Work item: Copy out every one of the rows below word for word, with nothing left out or changed.

Exercise material:

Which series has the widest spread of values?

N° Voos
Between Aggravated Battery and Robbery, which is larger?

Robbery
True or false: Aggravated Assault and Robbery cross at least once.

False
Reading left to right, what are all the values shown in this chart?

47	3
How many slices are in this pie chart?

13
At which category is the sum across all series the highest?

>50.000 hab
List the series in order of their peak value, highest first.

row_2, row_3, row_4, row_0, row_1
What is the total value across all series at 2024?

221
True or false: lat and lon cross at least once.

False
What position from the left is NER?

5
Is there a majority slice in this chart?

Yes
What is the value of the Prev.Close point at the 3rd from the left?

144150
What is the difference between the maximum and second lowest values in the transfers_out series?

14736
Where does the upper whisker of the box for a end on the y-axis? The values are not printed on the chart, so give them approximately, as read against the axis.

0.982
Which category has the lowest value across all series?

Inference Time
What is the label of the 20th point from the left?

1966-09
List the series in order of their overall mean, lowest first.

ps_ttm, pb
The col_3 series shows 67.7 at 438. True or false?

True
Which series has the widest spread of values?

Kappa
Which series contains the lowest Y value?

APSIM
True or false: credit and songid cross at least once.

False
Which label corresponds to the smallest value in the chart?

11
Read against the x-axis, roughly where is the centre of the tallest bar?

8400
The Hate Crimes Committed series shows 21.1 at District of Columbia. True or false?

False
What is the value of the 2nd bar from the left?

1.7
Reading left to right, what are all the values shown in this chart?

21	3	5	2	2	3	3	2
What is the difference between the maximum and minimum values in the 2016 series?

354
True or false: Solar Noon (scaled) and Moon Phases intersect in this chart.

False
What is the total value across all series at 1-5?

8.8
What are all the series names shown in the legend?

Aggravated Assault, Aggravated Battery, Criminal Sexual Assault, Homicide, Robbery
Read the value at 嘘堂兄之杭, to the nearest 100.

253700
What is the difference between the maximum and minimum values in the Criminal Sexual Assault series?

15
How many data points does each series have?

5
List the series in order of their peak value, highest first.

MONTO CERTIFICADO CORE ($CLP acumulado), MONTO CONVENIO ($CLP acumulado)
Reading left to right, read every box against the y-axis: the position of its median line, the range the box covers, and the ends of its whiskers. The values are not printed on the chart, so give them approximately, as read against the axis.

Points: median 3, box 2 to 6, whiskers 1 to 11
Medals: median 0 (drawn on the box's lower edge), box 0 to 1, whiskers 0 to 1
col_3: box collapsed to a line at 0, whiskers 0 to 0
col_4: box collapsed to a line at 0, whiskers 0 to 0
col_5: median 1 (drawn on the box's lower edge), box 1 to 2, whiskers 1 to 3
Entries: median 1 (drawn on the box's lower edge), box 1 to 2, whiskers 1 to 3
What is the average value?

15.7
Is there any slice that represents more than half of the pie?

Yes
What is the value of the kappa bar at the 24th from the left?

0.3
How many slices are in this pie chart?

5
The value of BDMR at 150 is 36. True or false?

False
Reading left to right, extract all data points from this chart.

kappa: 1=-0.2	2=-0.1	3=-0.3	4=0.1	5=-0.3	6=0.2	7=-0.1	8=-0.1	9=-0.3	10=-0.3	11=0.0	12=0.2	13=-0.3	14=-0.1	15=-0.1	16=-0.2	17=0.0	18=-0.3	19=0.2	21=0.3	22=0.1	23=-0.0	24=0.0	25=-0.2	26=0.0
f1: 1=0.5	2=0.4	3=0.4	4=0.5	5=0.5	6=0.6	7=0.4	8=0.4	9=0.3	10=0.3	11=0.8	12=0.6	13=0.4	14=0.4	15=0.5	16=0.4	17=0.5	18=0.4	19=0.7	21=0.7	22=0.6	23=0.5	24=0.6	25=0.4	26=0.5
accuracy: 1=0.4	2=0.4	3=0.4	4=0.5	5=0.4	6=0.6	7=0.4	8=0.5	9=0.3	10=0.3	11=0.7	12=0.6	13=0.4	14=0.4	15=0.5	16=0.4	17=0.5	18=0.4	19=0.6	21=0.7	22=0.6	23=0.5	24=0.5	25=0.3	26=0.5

Output for this exercise:
Which series has the widest spread of values?

N° Voos
Between Aggravated Battery and Robbery, which is larger?

Robbery
True or false: Aggravated Assault and Robbery cross at least once.

False
Reading left to right, what are all the values shown in this chart?

47	3
How many slices are in this pie chart?

13
At which category is the sum across all series the highest?

>50.000 hab
List the series in order of their peak value, highest first.

row_2, row_3, row_4, row_0, row_1
What is the total value across all series at 2024?

221
True or false: lat and lon cross at least once.

False
What position from the left is NER?

5
Is there a majority slice in this chart?

Yes
What is the value of the Prev.Close point at the 3rd from the left?

144150
What is the difference between the maximum and second lowest values in the transfers_out series?

14736
Where does the upper whisker of the box for a end on the y-axis? The values are not printed on the chart, so give them approximately, as read against the axis.

0.982
Which category has the lowest value across all series?

Inference Time
What is the label of the 20th point from the left?

1966-09
List the series in order of their overall mean, lowest first.

ps_ttm, pb
The col_3 series shows 67.7 at 438. True or false?

True
Which series has the widest spread of values?

Kappa
Which series contains the lowest Y value?

APSIM
True or false: credit and songid cross at least once.

False
Which label corresponds to the smallest value in the chart?

11
Read against the x-axis, roughly where is the centre of the tallest bar?

8400
The Hate Crimes Committed series shows 21.1 at District of Columbia. True or false?

False
What is the value of the 2nd bar from the left?

1.7
Reading left to right, what are all the values shown in this chart?

21	3	5	2	2	3	3	2
What is the difference between the maximum and minimum values in the 2016 series?

354
True or false: Solar Noon (scaled) and Moon Phases intersect in this chart.

False
What is the total value across all series at 1-5?

8.8
What are all the series names shown in the legend?

Aggravated Assault, Aggravated Battery, Criminal Sexual Assault, Homicide, Robbery
Read the value at 嘘堂兄之杭, to the nearest 100.

253700
What is the difference between the maximum and minimum values in the Criminal Sexual Assault series?

15
How many data points does each series have?

5
List the series in order of their peak value, highest first.

MONTO CERTIFICADO CORE ($CLP acumulado), MONTO CONVENIO ($CLP acumulado)
Reading left to right, read every box against the y-axis: the position of its median line, the range the box covers, and the ends of its whiskers. The values are not printed on the chart, so give them approximately, as read against the axis.

Points: median 3, box 2 to 6, whiskers 1 to 11
Medals: median 0 (drawn on the box's lower edge), box 0 to 1, whiskers 0 to 1
col_3: box collapsed to a line at 0, whiskers 0 to 0
col_4: box collapsed to a line at 0, whiskers 0 to 0
col_5: median 1 (drawn on the box's lower edge), box 1 to 2, whiskers 1 to 3
Entries: median 1 (drawn on the box's lower edge), box 1 to 2, whiskers 1 to 3
What is the average value?

15.7
Is there any slice that represents more than half of the pie?

Yes
What is the value of the kappa bar at the 24th from the left?

0.3
How many slices are in this pie chart?

5
The value of BDMR at 150 is 36. True or false?

False
Reading left to right, extract all data points from this chart.

kappa: 1=-0.2	2=-0.1	3=-0.3	4=0.1	5=-0.3	6=0.2	7=-0.1	8=-0.1	9=-0.3	10=-0.3	11=0.0	12=0.2	13=-0.3	14=-0.1	15=-0.1	16=-0.2	17=0.0	18=-0.3	19=0.2	21=0.3	22=0.1	23=-0.0	24=0.0	25=-0.2	26=0.0
f1: 1=0.5	2=0.4	3=0.4	4=0.5	5=0.5	6=0.6	7=0.4	8=0.4	9=0.3	10=0.3	11=0.8	12=0.6	13=0.4	14=0.4	15=0.5	16=0.4	17=0.5	18=0.4	19=0.7	21=0.7	22=0.6	23=0.5	24=0.6	25=0.4	26=0.5
accuracy: 1=0.4	2=0.4	3=0.4	4=0.5	5=0.4	6=0.6	7=0.4	8=0.5	9=0.3	10=0.3	11=0.7	12=0.6	13=0.4	14=0.4	15=0.5	16=0.4	17=0.5	18=0.4	19=0.6	21=0.7	22=0.6	23=0.5	24=0.5	25=0.3	26=0.5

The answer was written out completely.